Olav Andreas Scheflo (9 September 1883 – 25 June 1943) was a Norwegian Communist politician and journalist.

== Party activities ==
Scheflo was a member of the Norwegian Labour Party from 1905. After the October Revolution he fought hard to convince the Labor Party to join the Communist International and Scheflo was a Norwegian representative at the second congress of the Comintern in 1920 and was member of the Comintern Executive Committee from 1921 to 1927. Critical towards Stalinism, he left the Norwegian Communist Party in 1928 and rejoined the Labor Party in 1929.

When Sweden's Communist leader, Zeth Höglund was offered to be made honorable corporal in the Red Army in 1918 but declined, the offer instead went to Scheflo, who gladly accepted the position.

When Leon Trotsky lived in exile in Norway in 1935 and 1936, Scheflo strongly defended him against attacks from both Stalinist and the Norwegian bourgeoisie. However, he would never become a real Trotskyist since he was closer to the Soviet Right Opposition.

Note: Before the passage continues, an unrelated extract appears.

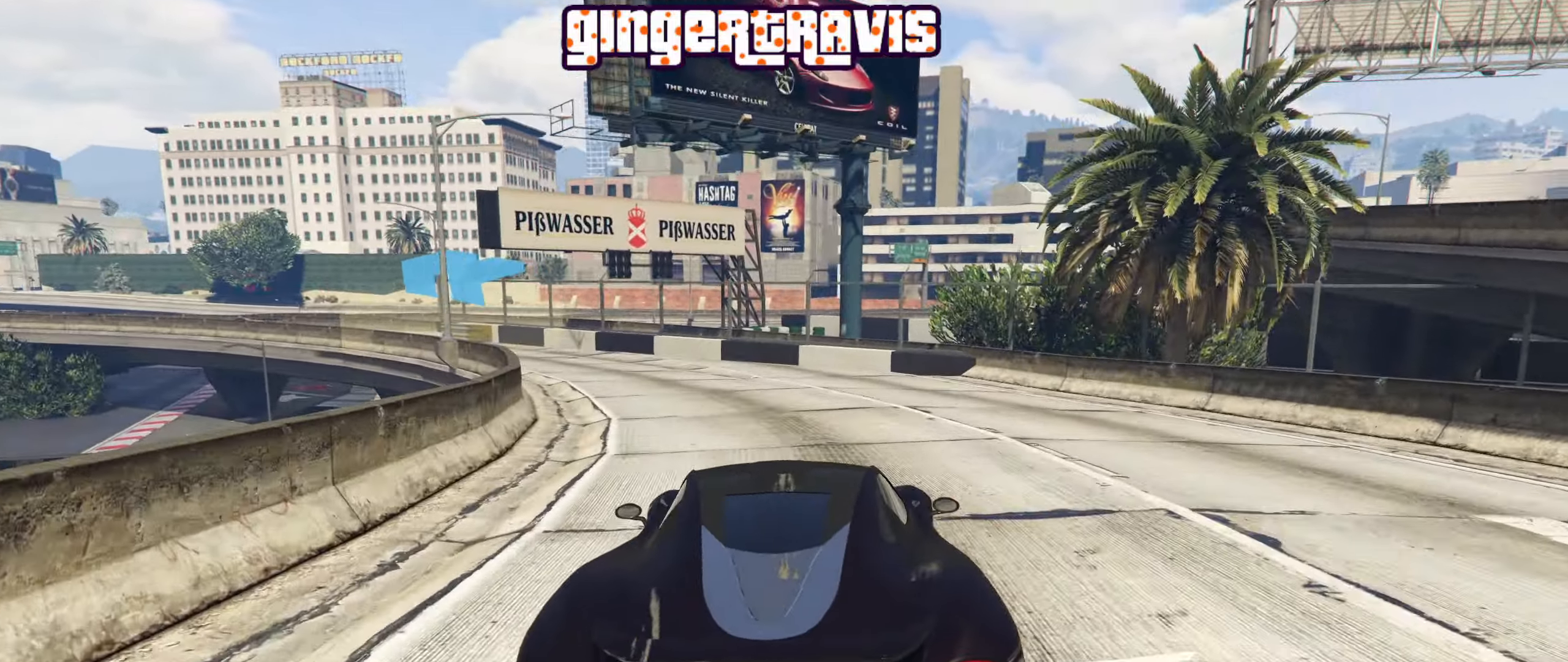
{"buttons": [], "left_stick": "left", "right_stick": "center", "events": [[100, "left_stick", "center"], [400, "left_stick", "left"], [500, "R2", "up"]]}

Scheflo's autobiography is Den røde tråd i Norges historie (The Red Thread in Norwegian History).

== After the split in the party ==
With the party split of 1923, he sided with the Norwegian Communist Party (NKP) in which he was voted into party leadership as a Comintern representative (until 1927) and editor of the main organ of the party, Norges Kommunistblad. In 1924 he was sent to prison for publishing a statement against strikebreaking during the great Iron strike (a series of labor conflicts from 1923–24). That same year, he was condemned for “encouragement of punishable deeds” after having agitated for a military strike.

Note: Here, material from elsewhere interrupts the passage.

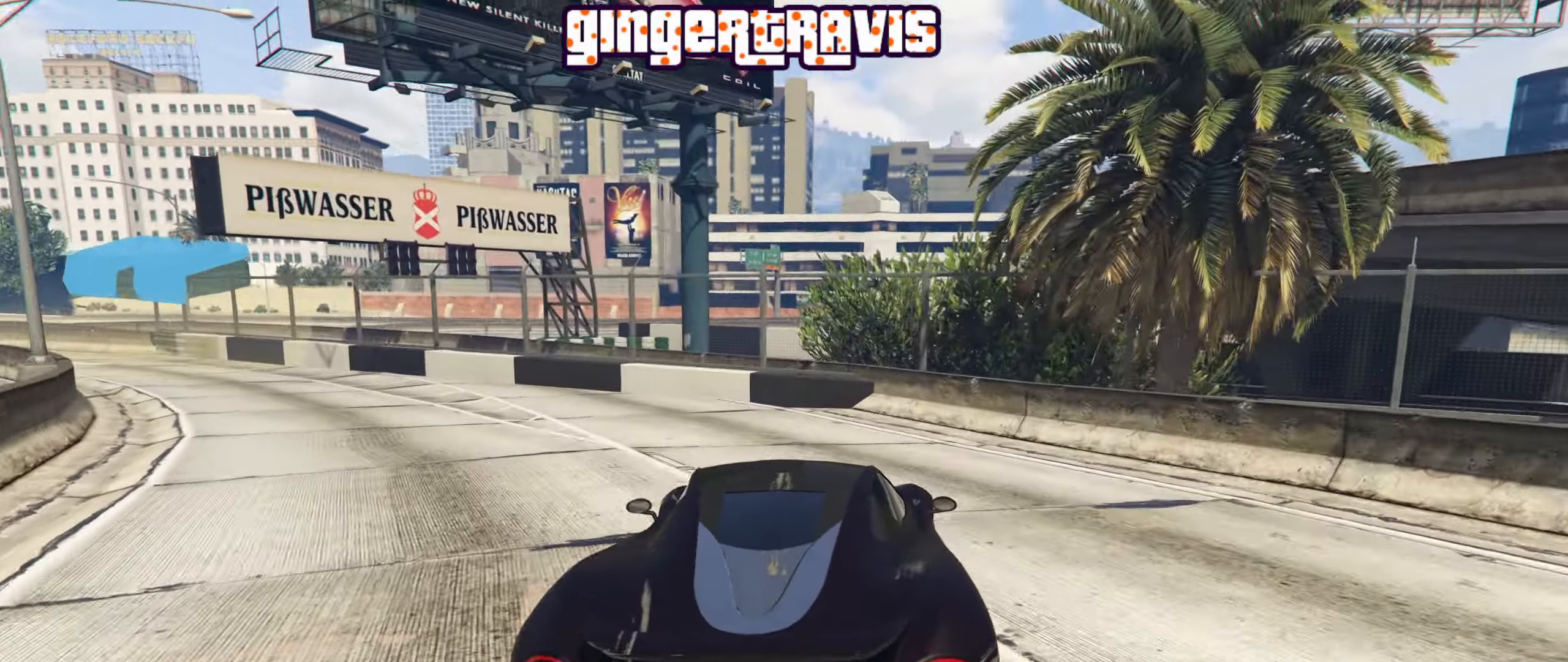
{"buttons": ["L2"], "left_stick": "center", "right_stick": "center", "events": [[16, "left_stick", "down-left"], [200, "L2", "down"], [200, "left_stick", "center"], [266, "left_stick", "down-left"], [483, "left_stick", "center"]]}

Politically, Scheflo was relatively moderate and was counted among the right wing in the NKP. The conflict within the party led to his resignation as editor of the main organ in 1927.

In March 1928 Scheflo left the NKP in protest against the party’s negative attitude towards the Hornsrud government. From 1929 he was a member of the Norwegian Labor Party and from 1931 he was the editor of the party newspaper Sørlandet in Kristiansand.